::: TEXT PROVIDED :::
# a little bit root bound--1 week in to flower



## JohninWI (Feb 14, 2011)

I'm doing another "long distance grow".  Definitely NOT the way to do things, but it's worked out fairly well.  I have a 3x4 room with a 400W HPS and about another 120W (actual watts) of CFLs that I kick on during flowering.

I'm growing NLxH and Super Skunk X Mango Haze that I started from seed.

I HAD to turn over to 12/12 because I'm traveling in about 2 months, and it NEEDS to be wrapped up by then.  

The problem is, this weekend carefully tipped the pots over and removed the root ball so I could install another watering wick.  It was then I realized that at the very bottom of the pot, there is the beginning of the plant outgrowing the pot.

My plan was that I would put on the 12/12, then hopefully by the weekend I could sex the plants, dump the males, and upgrade the females to 5 gallon pots.

Now I'm thinking that wasn't such a bright idea.  I was trying to save on soil and trouble by only repotting the females.  

Anyway, I should have done something else--preflowered to sex them or something.

In any case, now the plants are on 12/12--and I'm nearly 100 miles from home, and will be until next weekend.  By then the plants will be pushing root-bound pretty bad I'm afraid.

I'm fairly new to this--I had 2 successes and 1 failure so far growing.  I'm chalking this one up to a learning experience--next time, pre-flower and repot a week or two early!
:::
* [PROBLEMS TO SOLVE]
- A) Gather every line of the records that contains the word "notes".
- B) Continue the forum post about root-bound plants in flower from the point where it stops.
The text and the records have no connection to each other.
::: ENTRIES SHOWN :::
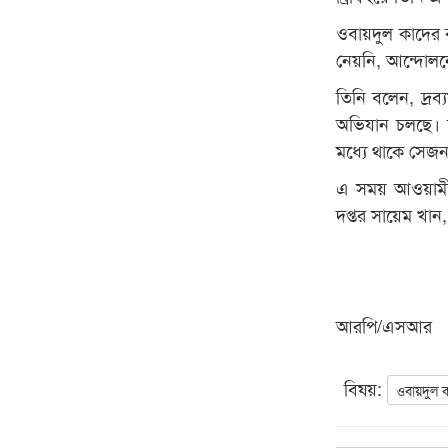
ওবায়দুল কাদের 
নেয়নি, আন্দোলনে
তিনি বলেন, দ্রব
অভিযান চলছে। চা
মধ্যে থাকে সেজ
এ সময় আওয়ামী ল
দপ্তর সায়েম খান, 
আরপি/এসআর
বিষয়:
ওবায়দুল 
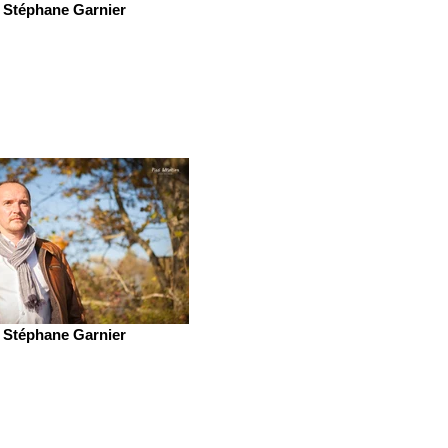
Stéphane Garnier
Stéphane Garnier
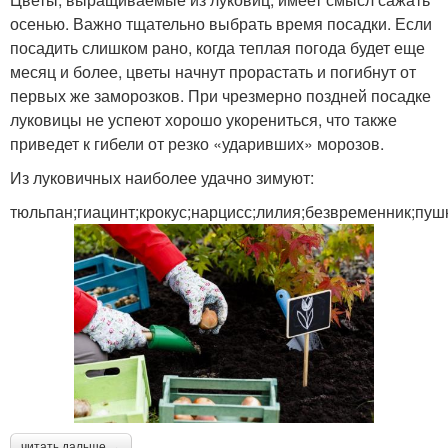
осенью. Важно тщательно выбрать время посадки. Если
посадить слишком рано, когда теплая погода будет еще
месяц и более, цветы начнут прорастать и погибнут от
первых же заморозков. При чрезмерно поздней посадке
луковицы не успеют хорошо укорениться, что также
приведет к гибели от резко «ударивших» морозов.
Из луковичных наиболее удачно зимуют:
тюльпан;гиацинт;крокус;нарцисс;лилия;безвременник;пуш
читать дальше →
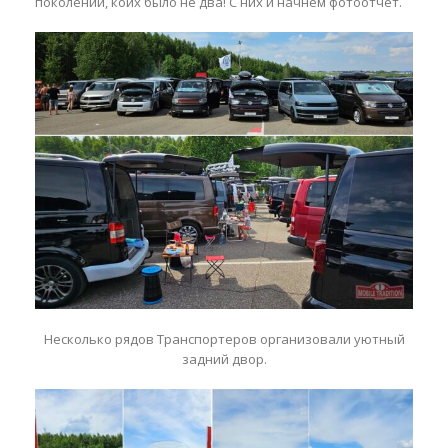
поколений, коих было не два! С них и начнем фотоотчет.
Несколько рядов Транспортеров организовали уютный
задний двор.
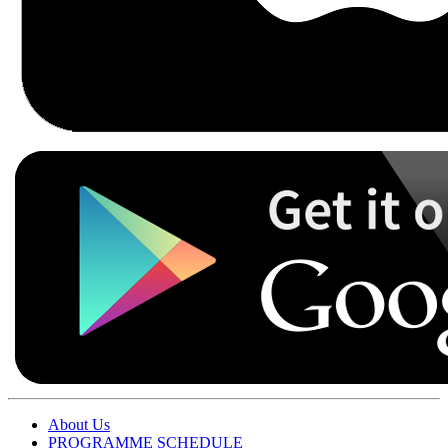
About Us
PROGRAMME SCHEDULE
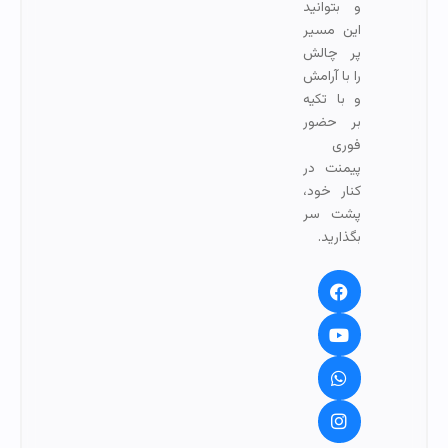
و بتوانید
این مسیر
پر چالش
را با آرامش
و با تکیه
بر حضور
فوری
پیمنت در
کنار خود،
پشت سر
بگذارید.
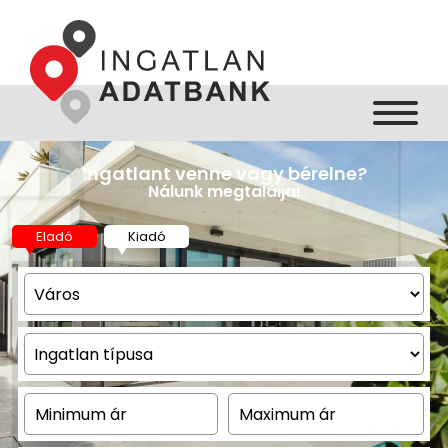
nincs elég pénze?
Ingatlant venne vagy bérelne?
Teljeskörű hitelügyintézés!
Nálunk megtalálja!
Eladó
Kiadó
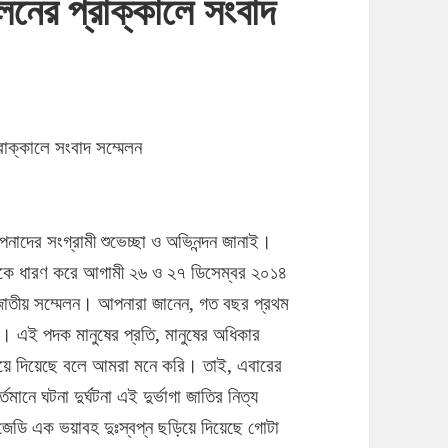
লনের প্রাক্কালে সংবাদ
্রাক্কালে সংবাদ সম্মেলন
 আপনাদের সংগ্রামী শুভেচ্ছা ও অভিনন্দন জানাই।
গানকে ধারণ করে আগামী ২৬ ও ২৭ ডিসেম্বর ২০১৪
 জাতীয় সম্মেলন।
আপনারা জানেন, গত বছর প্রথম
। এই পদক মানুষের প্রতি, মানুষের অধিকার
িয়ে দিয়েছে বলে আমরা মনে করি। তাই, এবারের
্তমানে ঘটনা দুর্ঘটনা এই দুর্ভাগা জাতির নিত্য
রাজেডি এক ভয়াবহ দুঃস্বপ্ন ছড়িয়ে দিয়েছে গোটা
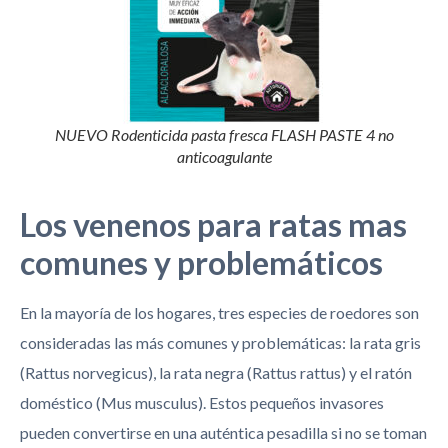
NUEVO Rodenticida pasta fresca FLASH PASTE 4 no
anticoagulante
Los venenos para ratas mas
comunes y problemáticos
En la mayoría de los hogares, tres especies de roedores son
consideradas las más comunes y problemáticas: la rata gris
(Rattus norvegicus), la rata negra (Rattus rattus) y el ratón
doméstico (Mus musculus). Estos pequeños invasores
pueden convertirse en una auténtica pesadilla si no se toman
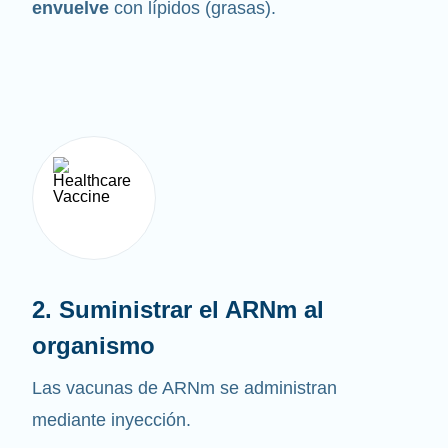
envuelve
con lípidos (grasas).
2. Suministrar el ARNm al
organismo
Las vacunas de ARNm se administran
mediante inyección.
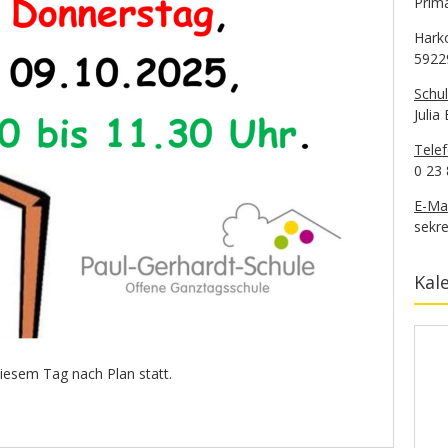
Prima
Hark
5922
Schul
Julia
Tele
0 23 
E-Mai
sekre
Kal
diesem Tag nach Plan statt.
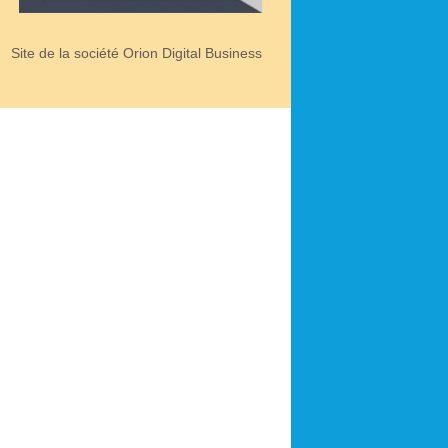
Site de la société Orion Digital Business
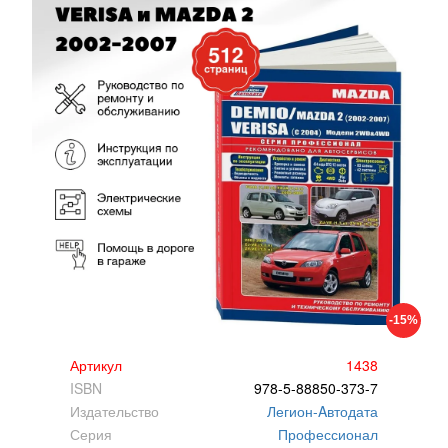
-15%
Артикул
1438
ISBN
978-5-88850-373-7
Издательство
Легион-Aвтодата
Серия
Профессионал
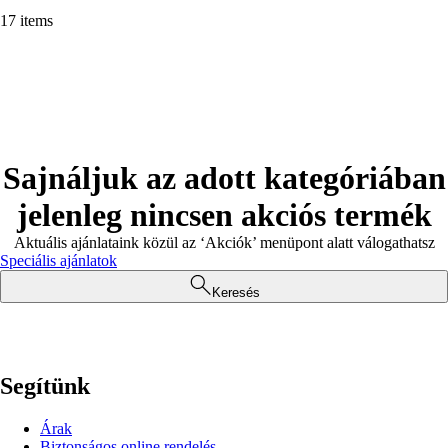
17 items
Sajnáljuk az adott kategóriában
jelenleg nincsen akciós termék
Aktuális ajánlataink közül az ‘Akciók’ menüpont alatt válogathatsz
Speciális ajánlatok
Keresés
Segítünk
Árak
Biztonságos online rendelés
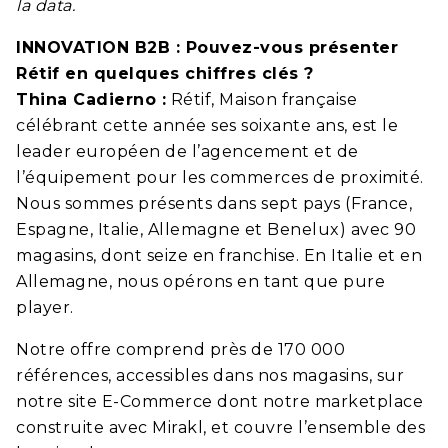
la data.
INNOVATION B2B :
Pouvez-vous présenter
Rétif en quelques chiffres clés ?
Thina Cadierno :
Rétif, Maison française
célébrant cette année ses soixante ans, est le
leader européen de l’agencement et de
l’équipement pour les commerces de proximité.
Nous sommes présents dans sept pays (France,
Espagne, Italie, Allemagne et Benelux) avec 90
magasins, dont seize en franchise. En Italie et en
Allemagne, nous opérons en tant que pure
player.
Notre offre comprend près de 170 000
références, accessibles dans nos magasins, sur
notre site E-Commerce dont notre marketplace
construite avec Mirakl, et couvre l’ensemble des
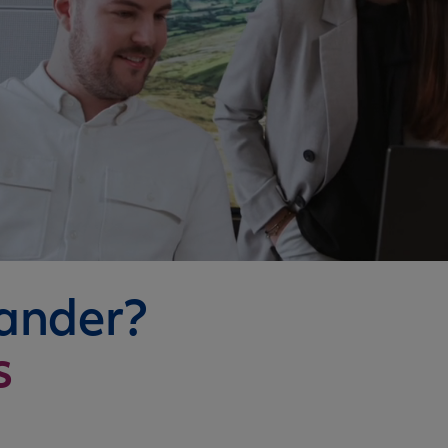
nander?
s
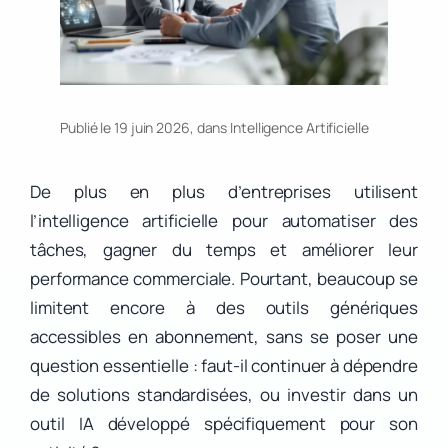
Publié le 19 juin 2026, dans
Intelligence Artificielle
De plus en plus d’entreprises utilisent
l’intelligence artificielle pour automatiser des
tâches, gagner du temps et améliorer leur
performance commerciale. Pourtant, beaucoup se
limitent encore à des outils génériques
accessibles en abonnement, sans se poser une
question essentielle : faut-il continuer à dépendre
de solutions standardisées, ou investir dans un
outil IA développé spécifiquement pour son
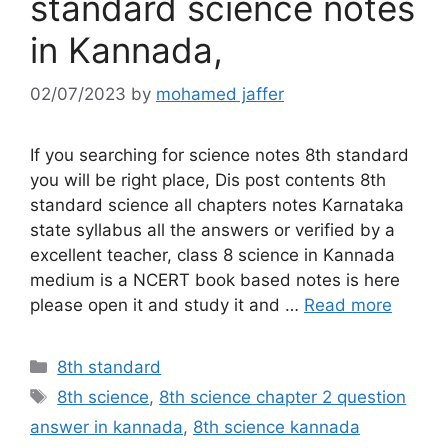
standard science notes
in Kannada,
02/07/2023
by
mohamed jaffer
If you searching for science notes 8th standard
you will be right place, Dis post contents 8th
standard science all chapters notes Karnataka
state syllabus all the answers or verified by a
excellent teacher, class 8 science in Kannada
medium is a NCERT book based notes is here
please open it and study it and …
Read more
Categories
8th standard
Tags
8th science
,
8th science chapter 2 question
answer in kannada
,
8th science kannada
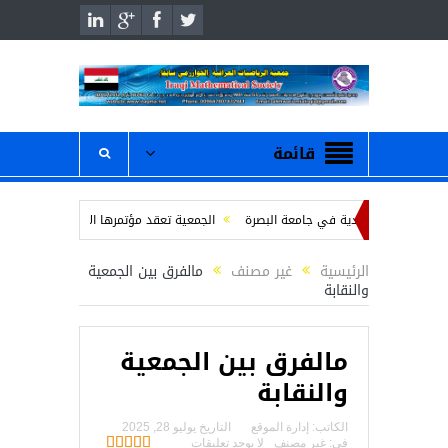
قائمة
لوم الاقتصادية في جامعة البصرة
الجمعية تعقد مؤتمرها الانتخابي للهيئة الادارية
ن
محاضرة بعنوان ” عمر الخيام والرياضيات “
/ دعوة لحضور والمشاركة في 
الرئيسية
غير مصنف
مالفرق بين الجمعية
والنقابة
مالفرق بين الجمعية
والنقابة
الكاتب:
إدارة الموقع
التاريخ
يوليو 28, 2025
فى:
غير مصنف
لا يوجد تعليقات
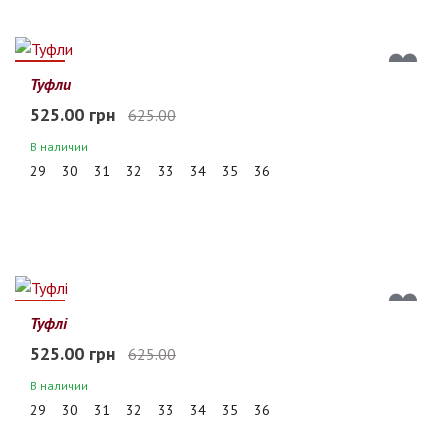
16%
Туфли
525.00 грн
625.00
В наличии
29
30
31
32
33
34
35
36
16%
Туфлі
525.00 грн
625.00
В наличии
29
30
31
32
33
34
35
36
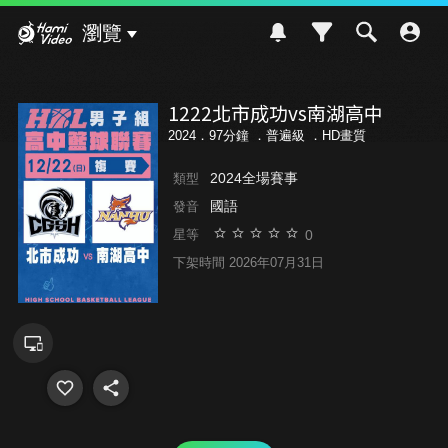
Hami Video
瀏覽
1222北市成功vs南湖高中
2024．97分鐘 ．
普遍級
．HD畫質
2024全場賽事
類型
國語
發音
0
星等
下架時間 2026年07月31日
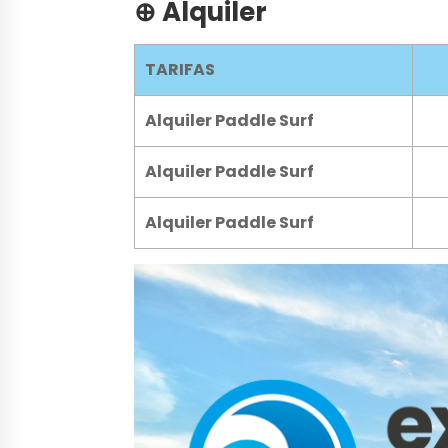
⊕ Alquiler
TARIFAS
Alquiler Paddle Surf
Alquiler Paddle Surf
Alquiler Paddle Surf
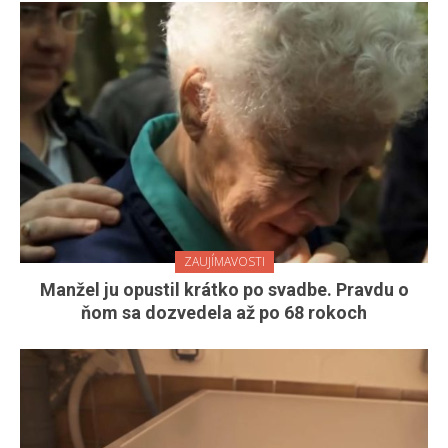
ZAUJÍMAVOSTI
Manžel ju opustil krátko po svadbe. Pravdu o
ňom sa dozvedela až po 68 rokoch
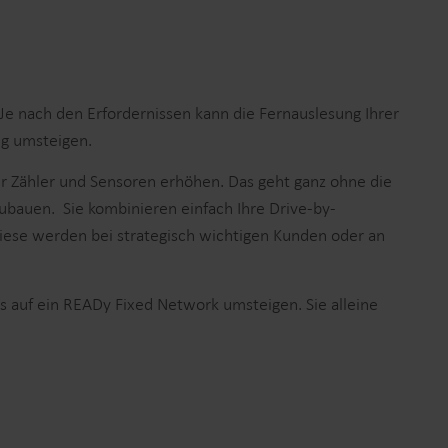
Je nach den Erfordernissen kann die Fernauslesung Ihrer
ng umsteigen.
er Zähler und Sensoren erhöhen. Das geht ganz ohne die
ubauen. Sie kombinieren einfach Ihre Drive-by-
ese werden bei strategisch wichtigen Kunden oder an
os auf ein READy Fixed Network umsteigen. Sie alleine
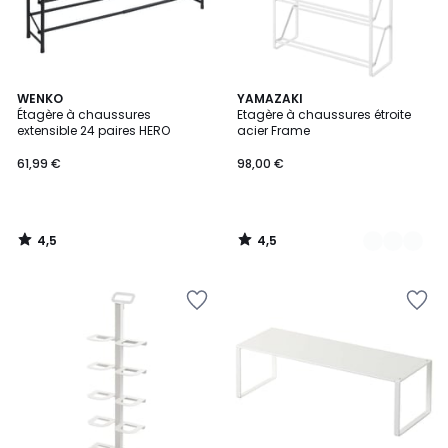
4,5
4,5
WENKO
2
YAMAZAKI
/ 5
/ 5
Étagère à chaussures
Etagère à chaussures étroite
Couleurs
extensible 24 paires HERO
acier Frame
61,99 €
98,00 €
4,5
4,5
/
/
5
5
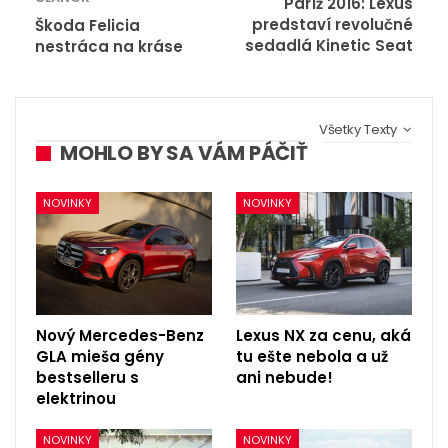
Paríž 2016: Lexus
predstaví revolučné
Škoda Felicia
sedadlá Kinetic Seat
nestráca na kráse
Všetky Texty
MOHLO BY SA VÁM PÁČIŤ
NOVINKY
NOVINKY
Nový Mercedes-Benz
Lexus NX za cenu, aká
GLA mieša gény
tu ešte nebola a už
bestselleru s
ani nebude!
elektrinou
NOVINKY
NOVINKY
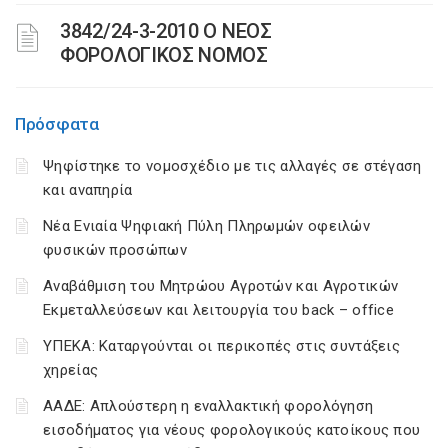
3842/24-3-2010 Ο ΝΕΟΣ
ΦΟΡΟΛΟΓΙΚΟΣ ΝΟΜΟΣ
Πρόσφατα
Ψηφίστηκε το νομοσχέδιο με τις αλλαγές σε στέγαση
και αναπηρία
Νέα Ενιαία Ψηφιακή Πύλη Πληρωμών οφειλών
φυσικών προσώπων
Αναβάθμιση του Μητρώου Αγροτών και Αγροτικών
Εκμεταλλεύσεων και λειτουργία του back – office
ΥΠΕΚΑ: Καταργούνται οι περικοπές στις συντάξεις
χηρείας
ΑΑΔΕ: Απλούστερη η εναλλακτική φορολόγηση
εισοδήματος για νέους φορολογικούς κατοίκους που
:::
* [PER-TASK OUTPUTS]
- A)
standard science notes
If you searching for science notes 8th standard
standard science all chapters notes Karnataka
medium is a NCERT book based notes is here

- B)
So the question is, how much am I going to get hit on the yield by repotting after 1 week of flowering?  From what I understand, the plants put on a significant amount of roots during "the stretch".  So I'm hoping that repotting 1 week in might cause a delay, but would be early enough in the process that the plant can put on some more roots.

Has anyone ever been forced to do this?  How bad did things turn out?  Is there any way to help ease some of the transplant shock that I'm about to cause?

thanks!


----------



## 2Dog (Feb 14, 2011)

the big issue with being root bound is being unable to absorb nutrients water etc...if yours "look ok" as in not real yellowed u should be fine doing it in a week.


----------



## Roddy (Feb 27, 2011)

No worries transplanting during 1st week, been there, done that. Plant came out fine and had a huge harvest!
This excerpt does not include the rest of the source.